I should preface this review. I am an enormous music gear snob; I love old guitar heads, effects, and dirt pedals. I’ve discovered Whores. due to a weird amplifier Facebook group I’m on, which is basically a bunch of people who are as anal about amp heads and effects as those weird audiophiles that spend £10,000 on hifi are about their “rig”; so a three piece band which is basically about banging their own signature fuzz circuit through a couple of old Marshall JMPs as loud and mean as possible is going to win my attention and affection.

This is furious noise rock that veers between a slow, sludgy Torche style and frenetic blasts of metallic punk that wouldn’t be out of place on an old Motörhead record. It’s rock stripped down to the bare essentials – the arrangement sticks to traditional structures, and there is very little complex instrumentation. Math rock this ain’t. However, that doesn’t matter, because if you like that Kowloon Walled City-vibe of “as simple and as heavy as possible”, then this record is a killer – writing songs this simple that have good hooks that stick is a much bigger challenge than writing meandering prog or post-rock, in my opinion.
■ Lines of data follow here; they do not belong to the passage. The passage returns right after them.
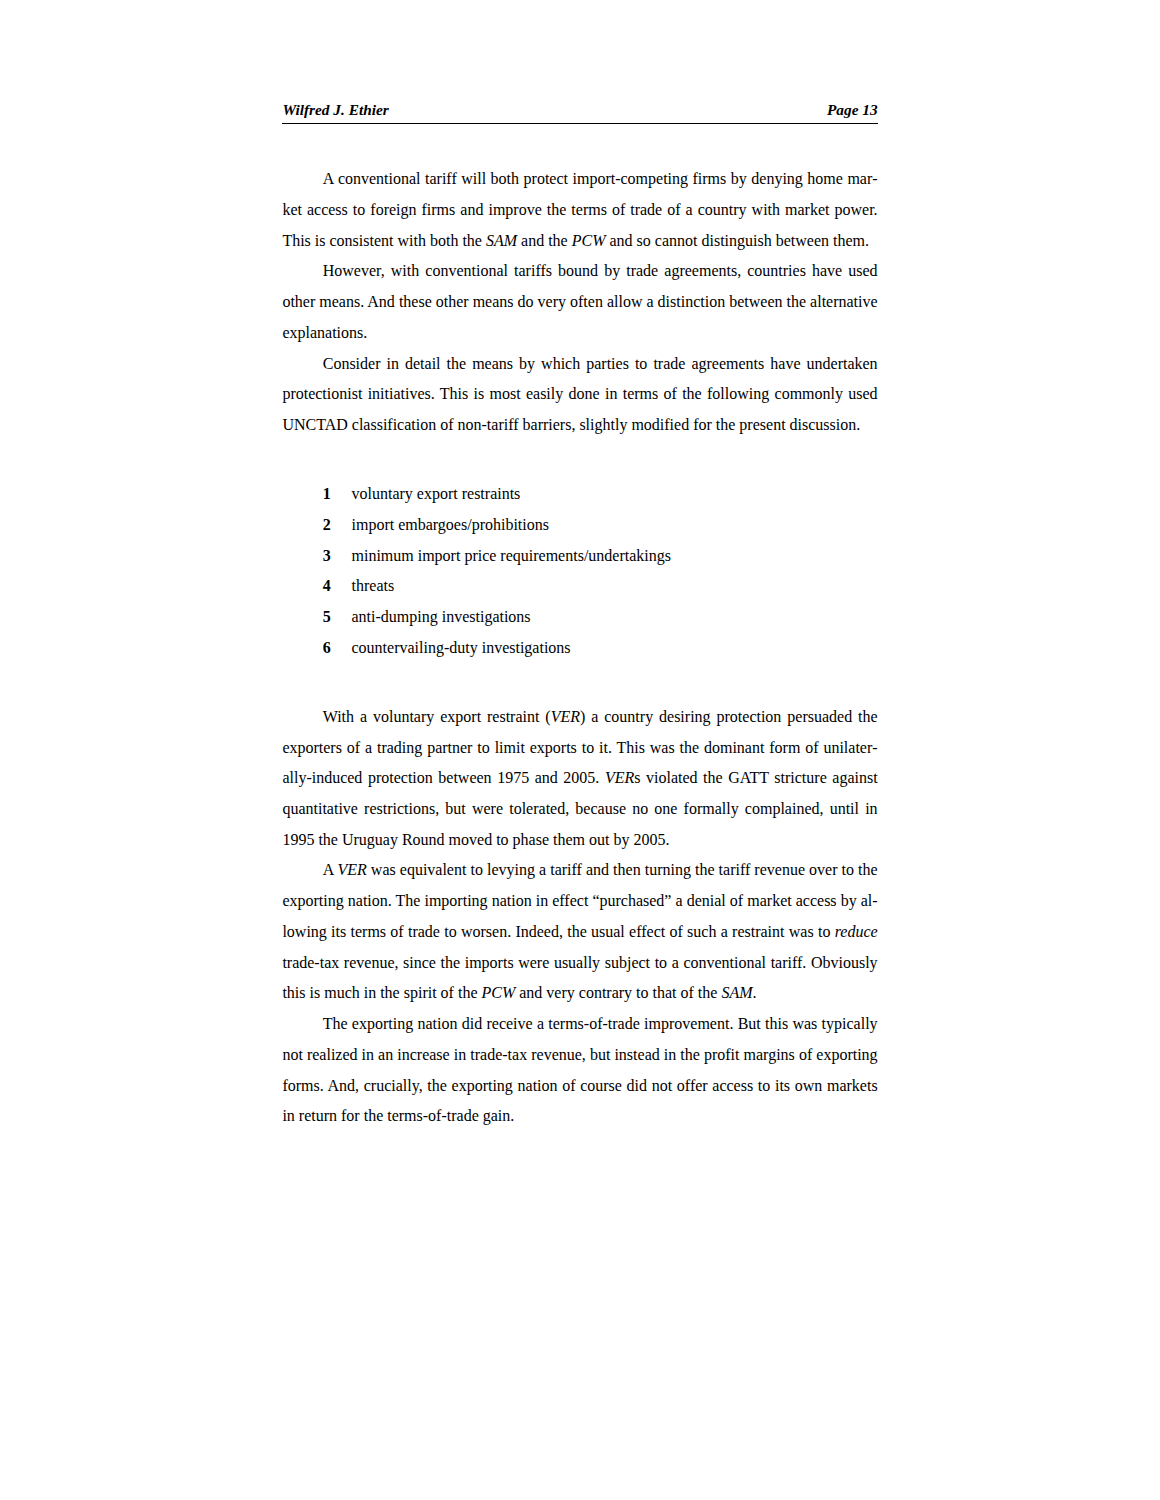Wilfred J. Ethier Page 13
A conventional tariff will both protect import-competing firms by denying home market access to foreign firms and improve the terms of trade of a country with market power. This is consistent with both the SAM and the PCW and so cannot distinguish between them.
However, with conventional tariffs bound by trade agreements, countries have used other means. And these other means do very often allow a distinction between the alternative explanations.
Consider in detail the means by which parties to trade agreements have undertaken protectionist initiatives. This is most easily done in terms of the following commonly used UNCTAD classification of non-tariff barriers, slightly modified for the present discussion.
1 voluntary export restraints
2 import embargoes/prohibitions
3 minimum import price requirements/undertakings
4 threats
5 anti-dumping investigations
6 countervailing-duty investigations
With a voluntary export restraint (VER) a country desiring protection persuaded the exporters of a trading partner to limit exports to it. This was the dominant form of unilaterally-induced protection between 1975 and 2005. VERs violated the GATT stricture against quantitative restrictions, but were tolerated, because no one formally complained, until in 1995 the Uruguay Round moved to phase them out by 2005.
A VER was equivalent to levying a tariff and then turning the tariff revenue over to the exporting nation. The importing nation in effect “purchased” a denial of market access by allowing its terms of trade to worsen. Indeed, the usual effect of such a restraint was to reduce trade-tax revenue, since the imports were usually subject to a conventional tariff. Obviously this is much in the spirit of the PCW and very contrary to that of the SAM.
The exporting nation did receive a terms-of-trade improvement. But this was typically not realized in an increase in trade-tax revenue, but instead in the profit margins of exporting forms. And, crucially, the exporting nation of course did not offer access to its own markets in return for the terms-of-trade gain.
The opening track roars into life with the lyric “Where’s the money? / Where’s the fame? / I was told by now they’d know my name!” and the album continues in that vein – dealing with frustrations of being an almost-made-it, almost-made-it! band that’s been going a good few years now and recently starting to gather some buzz, but buzz doesn’t pay the bills. Actually, at this point, even getting signed to a major doesn’t really pay the bills.

My only minor niggle would be that I like the production on their earlier EP Clean a bit better, especially the space given to the vocals and furious octave’d guitar in what I consider their standout track, ‘I Am An Amateur At Everything’, but I think that’s just personal preference – the tracks on the new record can sometimes seem like a lot of heavily distorted stuff is occupying the same space. However, the production being crowded, filthy, and aggressive seems like something the band were deliberately going for.

This record came out late last year – this extremely late review being one of the casualties of my trying to get through all the good stuff that came out last year – and was one of my contenders for AOTY 2016. Coming off a US tour with Red Fang and Torche last year and a European tour with Big Business this year. I’m looking forward to seeing them to see if they live up to the records. All in all, I highly recommend a listen of both the album and their back catalogue of EPs.